**PROBLEM STATEMENT:** From the entries that follow, reproduce exactly and only the lines from the line with "multi-demensional arrays, so" to the line with "doesn't support multi-dimensional", endpoints included.

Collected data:
════════════════════
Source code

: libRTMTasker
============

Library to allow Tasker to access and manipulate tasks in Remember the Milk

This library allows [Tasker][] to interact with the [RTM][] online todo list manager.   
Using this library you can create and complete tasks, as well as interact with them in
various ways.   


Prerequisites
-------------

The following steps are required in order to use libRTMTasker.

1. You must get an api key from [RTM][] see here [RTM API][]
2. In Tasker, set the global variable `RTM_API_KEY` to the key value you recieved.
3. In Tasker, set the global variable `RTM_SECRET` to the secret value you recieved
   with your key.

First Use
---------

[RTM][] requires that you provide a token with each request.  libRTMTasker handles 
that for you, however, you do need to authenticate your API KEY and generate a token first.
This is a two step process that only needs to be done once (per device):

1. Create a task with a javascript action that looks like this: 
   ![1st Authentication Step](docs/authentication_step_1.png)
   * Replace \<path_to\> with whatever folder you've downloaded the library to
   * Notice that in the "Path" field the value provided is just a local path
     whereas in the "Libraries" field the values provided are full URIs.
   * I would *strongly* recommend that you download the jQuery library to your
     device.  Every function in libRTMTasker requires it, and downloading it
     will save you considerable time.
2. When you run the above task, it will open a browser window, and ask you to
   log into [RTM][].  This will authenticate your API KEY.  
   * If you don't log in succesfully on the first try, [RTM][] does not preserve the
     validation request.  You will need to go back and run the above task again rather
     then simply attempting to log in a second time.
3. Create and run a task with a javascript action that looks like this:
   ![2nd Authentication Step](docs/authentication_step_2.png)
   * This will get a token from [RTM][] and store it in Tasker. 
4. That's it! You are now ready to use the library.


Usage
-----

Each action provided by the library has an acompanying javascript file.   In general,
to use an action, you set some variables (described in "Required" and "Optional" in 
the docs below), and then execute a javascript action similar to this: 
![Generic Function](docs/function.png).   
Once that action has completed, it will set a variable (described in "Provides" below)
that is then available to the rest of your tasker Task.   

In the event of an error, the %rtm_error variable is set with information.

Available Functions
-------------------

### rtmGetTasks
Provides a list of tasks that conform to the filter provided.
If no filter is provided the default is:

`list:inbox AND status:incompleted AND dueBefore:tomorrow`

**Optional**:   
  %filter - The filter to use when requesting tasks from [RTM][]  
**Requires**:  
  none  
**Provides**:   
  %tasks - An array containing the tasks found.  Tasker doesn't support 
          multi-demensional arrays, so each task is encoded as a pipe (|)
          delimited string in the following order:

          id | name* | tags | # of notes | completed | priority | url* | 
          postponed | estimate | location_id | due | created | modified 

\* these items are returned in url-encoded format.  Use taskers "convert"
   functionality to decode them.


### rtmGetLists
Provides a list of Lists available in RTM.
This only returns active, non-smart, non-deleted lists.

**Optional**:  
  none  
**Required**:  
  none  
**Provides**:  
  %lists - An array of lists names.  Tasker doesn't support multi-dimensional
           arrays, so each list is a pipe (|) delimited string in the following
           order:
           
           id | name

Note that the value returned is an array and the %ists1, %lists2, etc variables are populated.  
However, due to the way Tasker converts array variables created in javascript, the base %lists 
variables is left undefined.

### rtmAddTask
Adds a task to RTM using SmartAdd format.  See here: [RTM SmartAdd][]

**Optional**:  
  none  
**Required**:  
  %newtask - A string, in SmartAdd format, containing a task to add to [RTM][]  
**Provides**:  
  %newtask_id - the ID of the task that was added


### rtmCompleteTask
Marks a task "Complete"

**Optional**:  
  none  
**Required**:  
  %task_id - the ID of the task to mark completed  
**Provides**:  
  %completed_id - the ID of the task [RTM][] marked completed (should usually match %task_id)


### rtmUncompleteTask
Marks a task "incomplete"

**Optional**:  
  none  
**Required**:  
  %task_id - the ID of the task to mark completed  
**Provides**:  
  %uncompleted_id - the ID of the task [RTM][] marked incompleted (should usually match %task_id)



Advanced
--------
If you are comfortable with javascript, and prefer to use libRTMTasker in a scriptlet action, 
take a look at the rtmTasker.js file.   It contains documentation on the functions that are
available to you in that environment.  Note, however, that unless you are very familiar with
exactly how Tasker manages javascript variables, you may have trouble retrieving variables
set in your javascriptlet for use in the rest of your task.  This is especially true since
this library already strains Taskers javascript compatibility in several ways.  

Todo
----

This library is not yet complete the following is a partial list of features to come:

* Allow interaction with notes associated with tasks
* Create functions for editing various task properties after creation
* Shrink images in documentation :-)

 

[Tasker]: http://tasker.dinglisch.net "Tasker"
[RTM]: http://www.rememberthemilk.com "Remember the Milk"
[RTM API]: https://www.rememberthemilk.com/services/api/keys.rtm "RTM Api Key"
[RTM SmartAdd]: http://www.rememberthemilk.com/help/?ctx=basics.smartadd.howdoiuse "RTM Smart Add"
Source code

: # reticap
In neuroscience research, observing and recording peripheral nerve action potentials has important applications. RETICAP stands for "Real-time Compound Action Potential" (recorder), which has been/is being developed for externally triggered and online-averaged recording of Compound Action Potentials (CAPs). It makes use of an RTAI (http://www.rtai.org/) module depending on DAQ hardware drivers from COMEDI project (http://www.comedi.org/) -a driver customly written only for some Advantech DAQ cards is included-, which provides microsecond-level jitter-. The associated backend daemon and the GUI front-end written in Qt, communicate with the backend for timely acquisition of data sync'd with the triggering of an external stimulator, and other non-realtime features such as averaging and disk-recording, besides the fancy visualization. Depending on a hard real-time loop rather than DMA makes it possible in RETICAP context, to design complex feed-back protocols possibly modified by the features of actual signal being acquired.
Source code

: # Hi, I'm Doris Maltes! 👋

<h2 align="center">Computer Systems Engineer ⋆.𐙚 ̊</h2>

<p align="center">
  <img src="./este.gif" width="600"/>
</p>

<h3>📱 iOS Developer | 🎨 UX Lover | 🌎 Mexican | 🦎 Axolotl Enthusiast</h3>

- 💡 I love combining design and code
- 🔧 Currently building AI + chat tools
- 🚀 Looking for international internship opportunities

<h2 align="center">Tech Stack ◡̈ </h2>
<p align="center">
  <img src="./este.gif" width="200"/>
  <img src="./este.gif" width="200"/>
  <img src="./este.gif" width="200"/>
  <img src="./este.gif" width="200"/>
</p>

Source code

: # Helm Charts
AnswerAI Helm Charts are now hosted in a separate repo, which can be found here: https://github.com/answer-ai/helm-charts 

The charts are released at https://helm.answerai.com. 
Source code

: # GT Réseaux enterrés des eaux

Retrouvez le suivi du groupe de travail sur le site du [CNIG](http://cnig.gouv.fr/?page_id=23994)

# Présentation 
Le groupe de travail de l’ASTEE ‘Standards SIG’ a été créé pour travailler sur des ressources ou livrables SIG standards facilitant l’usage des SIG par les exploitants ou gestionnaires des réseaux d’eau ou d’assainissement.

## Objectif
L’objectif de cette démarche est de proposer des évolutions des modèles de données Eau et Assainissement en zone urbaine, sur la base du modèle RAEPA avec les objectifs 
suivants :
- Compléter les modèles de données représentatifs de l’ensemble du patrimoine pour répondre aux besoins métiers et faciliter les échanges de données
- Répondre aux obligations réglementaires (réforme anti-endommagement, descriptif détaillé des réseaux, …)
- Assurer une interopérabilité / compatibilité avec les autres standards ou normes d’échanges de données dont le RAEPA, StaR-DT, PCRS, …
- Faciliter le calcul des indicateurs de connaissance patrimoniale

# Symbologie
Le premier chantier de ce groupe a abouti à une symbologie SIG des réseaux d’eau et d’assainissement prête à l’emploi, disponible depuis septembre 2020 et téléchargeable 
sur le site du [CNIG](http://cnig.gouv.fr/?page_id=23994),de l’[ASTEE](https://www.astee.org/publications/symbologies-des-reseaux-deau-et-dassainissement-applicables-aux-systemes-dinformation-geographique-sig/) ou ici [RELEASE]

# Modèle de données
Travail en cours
════════════════════
**RESULT:**
          multi-demensional arrays, so each task is encoded as a pipe (|)
          delimited string in the following order:

          id | name* | tags | # of notes | completed | priority | url* | 
          postponed | estimate | location_id | due | created | modified 

\* these items are returned in url-encoded format.  Use taskers "convert"
   functionality to decode them.


### rtmGetLists
Provides a list of Lists available in RTM.
This only returns active, non-smart, non-deleted lists.

**Optional**:  
  none  
**Required**:  
  none  
**Provides**:  
  %lists - An array of lists names.  Tasker doesn't support multi-dimensional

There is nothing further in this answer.